David Deeds, entrepreneurship professor at the University of St. Thomas Opus College of Business, recently co-authored an article on making better strategic decisions around slow-developing technology in the Harvard Business Review.

From the article:
Most corporations can’t afford to invest much effort in tracking technologies that may take decades to be effective and affordable enough to commercialize. At the same time, when the right group of technologies reaches the right maturity and cost, they can be extremely disruptive – and because they often blindside companies, their impact can be devastating.
One example of that has been playing out in front of us: the internet. The academic version went online in 1969, but it took more than two decades (and the invention of internet protocols, HTML, the web browser, and eventually, broadband access) to power the dot-com boom and countless innovations in the decades since. It’s an innovation that’s disrupted entire industries, and companies that struggled to figure out the right time to invest in an internet strategy often didn’t survive.

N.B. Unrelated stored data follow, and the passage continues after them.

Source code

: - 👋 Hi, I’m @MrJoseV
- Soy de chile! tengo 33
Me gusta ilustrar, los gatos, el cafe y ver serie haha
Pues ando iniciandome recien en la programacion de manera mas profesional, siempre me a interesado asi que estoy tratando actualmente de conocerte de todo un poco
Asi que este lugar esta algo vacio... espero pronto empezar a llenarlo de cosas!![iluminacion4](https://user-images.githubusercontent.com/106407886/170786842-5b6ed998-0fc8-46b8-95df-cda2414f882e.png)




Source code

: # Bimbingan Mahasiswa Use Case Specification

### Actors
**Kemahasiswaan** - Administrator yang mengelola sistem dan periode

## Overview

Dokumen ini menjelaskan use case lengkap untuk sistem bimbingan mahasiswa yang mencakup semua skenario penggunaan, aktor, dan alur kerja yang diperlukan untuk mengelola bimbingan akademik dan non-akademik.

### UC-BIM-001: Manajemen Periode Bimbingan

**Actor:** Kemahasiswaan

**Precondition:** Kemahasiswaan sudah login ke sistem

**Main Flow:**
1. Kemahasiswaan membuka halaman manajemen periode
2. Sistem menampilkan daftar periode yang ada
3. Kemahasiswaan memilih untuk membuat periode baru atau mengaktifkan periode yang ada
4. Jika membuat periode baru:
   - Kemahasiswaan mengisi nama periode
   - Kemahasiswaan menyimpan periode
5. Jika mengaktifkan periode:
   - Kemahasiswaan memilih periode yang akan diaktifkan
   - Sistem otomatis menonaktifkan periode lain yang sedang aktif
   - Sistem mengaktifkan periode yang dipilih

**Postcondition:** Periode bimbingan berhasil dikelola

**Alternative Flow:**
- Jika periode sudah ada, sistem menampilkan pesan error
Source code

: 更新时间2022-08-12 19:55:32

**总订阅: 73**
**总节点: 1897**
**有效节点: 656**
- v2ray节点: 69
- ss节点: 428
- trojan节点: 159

Determining when to place bets on emergent technologies is a science, not an art. The most fundamental thing a CEO should do is stop thinking about innovation through singular technologies. Although many executives don’t realize it, the innovations that create new industries and ecosystems – or shake up existing ones – are often made up of multiple technologies. Instead, they should identify the various sciences and technologies that underlie a potential innovation and establish a process for monitoring and managing them as they develop – even if that may take decades.